L’Arts and Craft, la couture et le sport sont des cours obligatoires pour développer la créativité, se débrouiller à la maison et avoir un mode de vie sain. Parmi les activités facultatives, nous pouvons citer la broderie et le patchwork, la menuiserie, le jardinage, le judo, la musique, la cuisine, la pâtisserie, la danse, etc. Nous organisons également des excursions et des visites d’entreprises, et participons aux compétitions sportives d’ANFEN.

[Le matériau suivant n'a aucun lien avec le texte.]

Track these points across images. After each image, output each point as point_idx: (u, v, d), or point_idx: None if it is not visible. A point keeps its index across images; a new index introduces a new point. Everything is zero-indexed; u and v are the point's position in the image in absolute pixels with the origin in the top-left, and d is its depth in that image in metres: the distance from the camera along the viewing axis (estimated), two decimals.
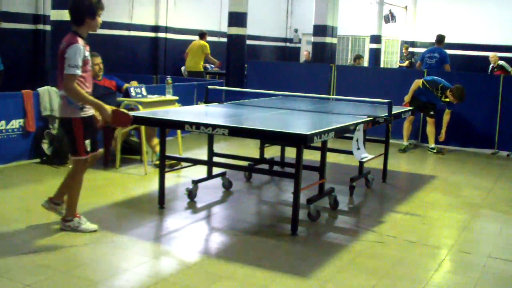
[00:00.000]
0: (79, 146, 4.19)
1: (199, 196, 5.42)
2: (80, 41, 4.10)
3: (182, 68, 14.31)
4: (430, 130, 8.43)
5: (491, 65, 13.60)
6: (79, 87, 4.05)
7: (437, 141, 8.44)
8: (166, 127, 5.32)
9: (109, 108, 4.16)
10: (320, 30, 12.04)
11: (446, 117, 8.24)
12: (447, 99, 7.98)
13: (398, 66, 17.90)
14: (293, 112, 5.89)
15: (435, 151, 8.34)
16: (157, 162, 5.77)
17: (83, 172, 4.35)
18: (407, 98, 8.23)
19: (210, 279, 3.61)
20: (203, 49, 12.12)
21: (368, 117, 5.35)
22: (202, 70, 12.40)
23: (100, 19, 4.23)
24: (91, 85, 4.31)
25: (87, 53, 4.16)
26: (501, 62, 13.43)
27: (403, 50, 17.98)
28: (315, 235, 4.63)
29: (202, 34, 12.33)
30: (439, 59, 9.67)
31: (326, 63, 11.48)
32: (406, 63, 17.05)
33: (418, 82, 8.16)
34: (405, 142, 8.50)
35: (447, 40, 10.45)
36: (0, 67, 8.17)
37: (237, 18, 10.90)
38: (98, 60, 6.55)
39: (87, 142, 4.27)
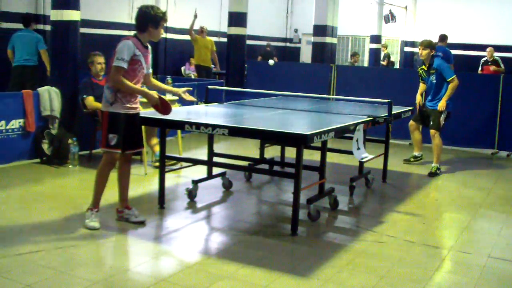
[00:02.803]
0: (103, 138, 4.42)
1: (199, 196, 5.42)
2: (134, 41, 4.33)
3: (182, 68, 14.33)
4: (433, 145, 7.06)
5: (484, 59, 13.50)
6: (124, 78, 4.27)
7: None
8: (166, 127, 5.33)
9: (155, 93, 4.47)
10: (320, 30, 12.02)
11: (450, 86, 6.88)
12: (433, 69, 7.16)
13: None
14: (293, 112, 5.89)
15: (433, 171, 6.91)
16: (157, 164, 5.76)
17: (110, 166, 4.52)
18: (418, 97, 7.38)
19: (210, 279, 3.61)
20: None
21: (368, 117, 5.36)
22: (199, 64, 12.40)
23: (162, 30, 4.48)
24: (140, 83, 4.50)
25: (139, 53, 4.33)
26: (496, 57, 13.37)
27: (382, 49, 18.00)
28: (315, 235, 4.63)
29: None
30: (444, 58, 9.60)
31: (326, 63, 11.47)
32: (385, 62, 17.10)
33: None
34: (415, 152, 7.56)
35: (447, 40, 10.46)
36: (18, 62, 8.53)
37: (237, 18, 10.89)
38: (101, 59, 6.60)
39: (112, 136, 4.37)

Quels sont les objectifs visés avec l’ouverture de la boutique du MEEC ?
Nous voulons permettre aux adolescents d’apprendre à gérer un commerce, incluant les stocks et la vente, de leur apprendre aussi la valeur de l’argent et d’avoir envie, peut-être, de devenir des travailleurs autonomes.

Parlez-nous des méthodes écologiques que vous prônez au centre ?
Nous prônons l’éveil à l’environnement et le jardinage avec la culture de légumes et de plantes aromatiques, en utilisant le compost fait au centre et en canalisant la collecte d’eau de pluie vers le jardin et les toilettes.

Le centre abrite en son sein une quarantaine de jeunes, dont la prise en charge nécessite un budget annuel global de Rs 3 millions. Comment ces dépenses sont-elles réparties ?
La rémunération du personnel compte pour 60 % du budget. Il y a aussi le matériel scolaire et les équipements qui comptent pour 10 %, alors que les activités représentent 5 % du budget. Les sorties et formations représentent 10 % et l’administration 15 % du budget.

Pour vous, quelle est la plus grande réussite du centre ?
Pour nous, c’est une réussite quand les jeunes retrouvent leur estime de soi et arrrivent à voir la vie au-delà de la pauvreté. Nous pouvons aussi citer la récompense de l’effort et la réussite chez chaque adolescent, que ce soit dans son éducation ou dans ses vies d’adulte, professionnelle et familiale, ainsi que le sens acquis de la responsabilité, qui leur permet de devenir des adultes indépendants, et la fierté de la famille lorsqu’ils réussissent dans une formation professionelle où ils se sont inscrits, comme par exemple le Programme Employabilité Jeunes, formation dispensée par la Fondation Espoir et Développement du groupe Beachcomber. En un mot, c’est le mieux-être qui se ressent.